Ainsi, au fil du temps, de nombreuses formes de vénération de saint Druon sont apparues (pèlerinages, processions, patronage des bergers, invocation pour les maladies de ventre et par la suite pour les animaux, création de confréries, prières...) et de multiples traces tangibles (chapelles, oratoires, statues, reliques, médailles, drapelets de pèlerinage, ex-votos...) de son culte ont pu être recensées localement, régionalement mais aussi hors région (Aisne, Ardennes, Marne, Haute-Marne, Oise, Seine-Maritime, Somme), et à l'étranger, dans les anciens Pays-Bas bourguignons (Belgique et Pays-Bas).

Pour en revenir à la présence du culte et de la vénération de saint Druon dans notre Avesnois, il apparaît après recherches que celui-ci était assez connu, notamment et probablement du fait de son statut de saint patron des bergers qui étaient beaucoup plus présents dans nos contrées à l'époque où le bovin n'avait pas encore supplanté en nombre le mouton.

Un petit travail d'inventaire (vraisemblablement non exhaustif) des traces de saint Druon chez nous pourra vous en convaincre, sachant que sur le territoire de la 2C2M, seuls Le Favril et Maroilles gardent des traces de saint Druon :

- chapelles ou oratoires en pierre bleue dédiées à saint Druon: Le Favril à « La Boufflette », Prisches (2, dont une datée de 1737), Cartignies (datée de 1687), Petit-Fayt, Dompierre-sur-Helpe (datée de 1815), Ors (datée de 1891), Floyon, Etroeungt (datée de 1809), Glageon (datée de 1740), Maubeuge au faubourg de Mons ;

- statues ou statuettes représentant saint Druon: Prisches (dans l'église), Neuville-en-Avesnois (datée XVIIème siècle), Sars-Poteries (datée XVIIIème siècle), Obies, Anor ;

- relique de saint Druon: Maroilles, suite élévation des reliques de 1612 vue ci-avant, mais restituée à Sebourg en 1884 ;

- mentions toponymiques de chemins ou ruelles, bien souvent disparues aujourd'hui dans l'usage, mais qui attestent des voies de circulation qu'empruntaient les pèlerins vers Sebourg: Hestrud, Jenlain, Ruesnes, Sepmeries.

Amis lecteurs, si vous avez connaissance de toute autre trace de saint Druon qui ne serait pas reprise dans l'inventaire ci-dessus, soyez aimables de me le communiquer en vous adressant en mairie de Le Favril afin que cette étude personnelle puisse être complétée.
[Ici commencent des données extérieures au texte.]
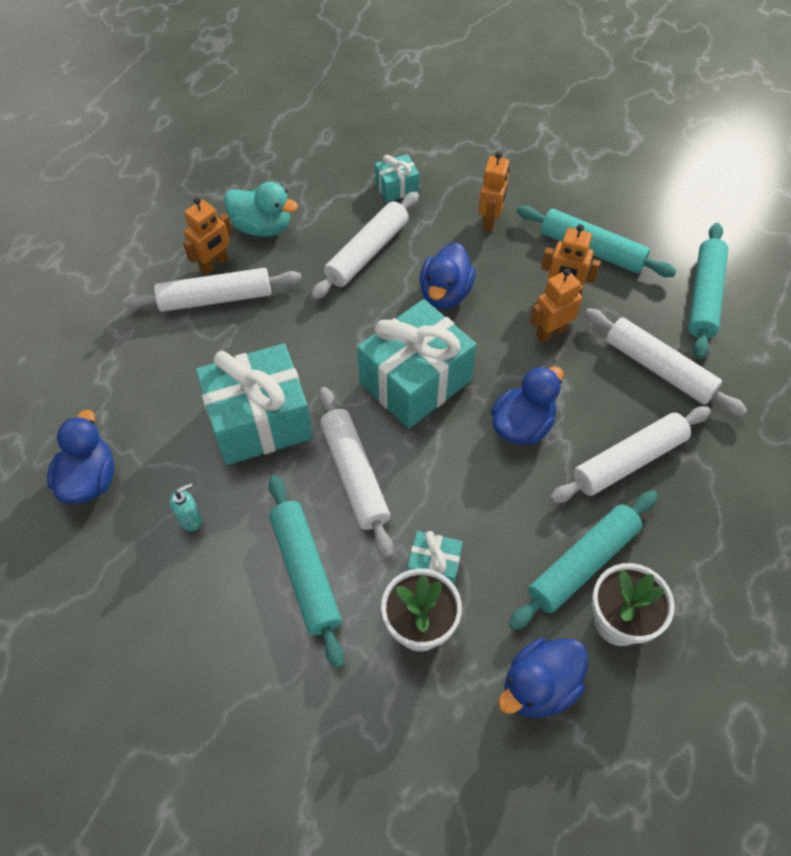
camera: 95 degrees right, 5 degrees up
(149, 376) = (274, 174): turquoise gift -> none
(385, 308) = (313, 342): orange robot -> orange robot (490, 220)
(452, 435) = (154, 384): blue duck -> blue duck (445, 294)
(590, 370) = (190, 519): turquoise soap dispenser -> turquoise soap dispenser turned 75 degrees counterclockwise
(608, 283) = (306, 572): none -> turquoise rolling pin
Merci.

 

Frédéric DAMIEN

Drapelet de pèlerinage en papier tel que les fidèles l'achetaient à Sebourg en se rendant auprès de saint Druon et l'arboraient en procession ou l'exposaient en rentrant chez eux (XIXème siècle). Au centre saint Druon représenté selon l'iconographie traditionnelle du berger avec chapeau, houppelande et houlette et entouré de son chien et de ses moutons. En arrière-plan, l'église de Sebourg facilement reconnaissable sur son promontoire vers laquelle s'acheminent des pèlerins, infirmes pour certains et une procession dirigée par des prêtres. Dans le tour du cadre, ex-votos laissés par des fidèles guéris (harnais herniaires, béquilles, calculs, prothèses...).